Texto fuente:
•••

La crisis del sector yerbatero sumó un nuevo capítulo este fin de semana en la localidad de Aristóbulo del Valle, donde productores mantuvieron un encuentro para analizar la delicada situación que atraviesan. Sin embargo, lejos de traer certezas, la reunión dejó más interrogantes que respuestas.
En diálogo el programa Acá te lo Contamos por Radioactiva 100.7, el productor de San Vicente, Ángel Ozeñuk, fue crítico respecto al encuentro. “La verdad que fue una reunión más. No fue lo que nosotros esperábamos. Una asamblea tendría que tener objetivos claros hacia dónde vamos a ir”, expresó.
Desde que el Instituto Nacional de la Yerba Mate (INYM) perdió la facultad de fijar precios, el mercado se rige por la oferta y la demanda. Para los productores, esta situación profundizó el desequilibrio frente a las grandes industrias.

•••

Listado extraído:
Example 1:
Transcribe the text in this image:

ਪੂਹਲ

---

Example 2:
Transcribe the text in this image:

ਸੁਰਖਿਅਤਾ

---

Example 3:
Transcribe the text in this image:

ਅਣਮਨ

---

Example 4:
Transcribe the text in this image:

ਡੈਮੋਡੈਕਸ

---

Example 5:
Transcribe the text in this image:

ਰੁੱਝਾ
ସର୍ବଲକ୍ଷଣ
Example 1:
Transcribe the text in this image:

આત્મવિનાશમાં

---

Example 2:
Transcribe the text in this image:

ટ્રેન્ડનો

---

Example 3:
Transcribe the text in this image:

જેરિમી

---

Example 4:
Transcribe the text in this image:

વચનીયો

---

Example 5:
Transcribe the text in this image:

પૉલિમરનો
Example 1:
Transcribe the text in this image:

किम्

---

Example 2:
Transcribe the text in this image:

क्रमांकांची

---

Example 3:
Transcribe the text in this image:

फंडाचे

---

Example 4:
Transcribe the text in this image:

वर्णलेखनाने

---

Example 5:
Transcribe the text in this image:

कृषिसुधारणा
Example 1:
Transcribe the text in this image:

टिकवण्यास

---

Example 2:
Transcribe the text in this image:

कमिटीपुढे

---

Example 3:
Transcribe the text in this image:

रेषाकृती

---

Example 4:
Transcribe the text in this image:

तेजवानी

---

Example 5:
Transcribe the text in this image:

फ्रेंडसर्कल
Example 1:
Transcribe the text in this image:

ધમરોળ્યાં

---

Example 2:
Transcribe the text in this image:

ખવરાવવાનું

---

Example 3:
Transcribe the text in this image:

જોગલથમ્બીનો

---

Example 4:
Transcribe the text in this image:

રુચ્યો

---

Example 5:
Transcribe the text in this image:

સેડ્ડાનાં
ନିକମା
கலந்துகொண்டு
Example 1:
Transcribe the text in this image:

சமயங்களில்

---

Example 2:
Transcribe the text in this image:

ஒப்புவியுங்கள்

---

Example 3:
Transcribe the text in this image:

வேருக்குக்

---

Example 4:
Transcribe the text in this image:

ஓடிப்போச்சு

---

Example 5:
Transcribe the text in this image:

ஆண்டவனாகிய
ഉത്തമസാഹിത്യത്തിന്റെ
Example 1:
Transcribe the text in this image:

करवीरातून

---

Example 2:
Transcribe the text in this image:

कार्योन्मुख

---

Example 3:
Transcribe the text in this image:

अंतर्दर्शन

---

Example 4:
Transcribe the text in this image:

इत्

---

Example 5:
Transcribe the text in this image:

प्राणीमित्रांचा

•••

Consignas:
1 - Según el texto sobre la crisis yerbatera, ¿por qué Ángel Ozeñuk se mostró crítico respecto del encuentro de productores? Explíquelo en una a tres oraciones.
2 - ¿En qué localidad se reunieron los productores, según el texto sobre la crisis yerbatera?
3 - Transcriba del texto sobre la crisis yerbatera el tramo que va desde "Desde que el" hasta "las grandes industrias.".

Soluciones:
1 - Ozeñuk consideró que fue "una reunión más" que no respondió a lo que los productores esperaban. A su juicio, una asamblea debería tener objetivos claros sobre hacia dónde se va a ir.

2 - En Aristóbulo del Valle.

3 -
Desde que el Instituto Nacional de la Yerba Mate (INYM) perdió la facultad de fijar precios, el mercado se rige por la oferta y la demanda. Para los productores, esta situación profundizó el desequilibrio frente a las grandes industrias.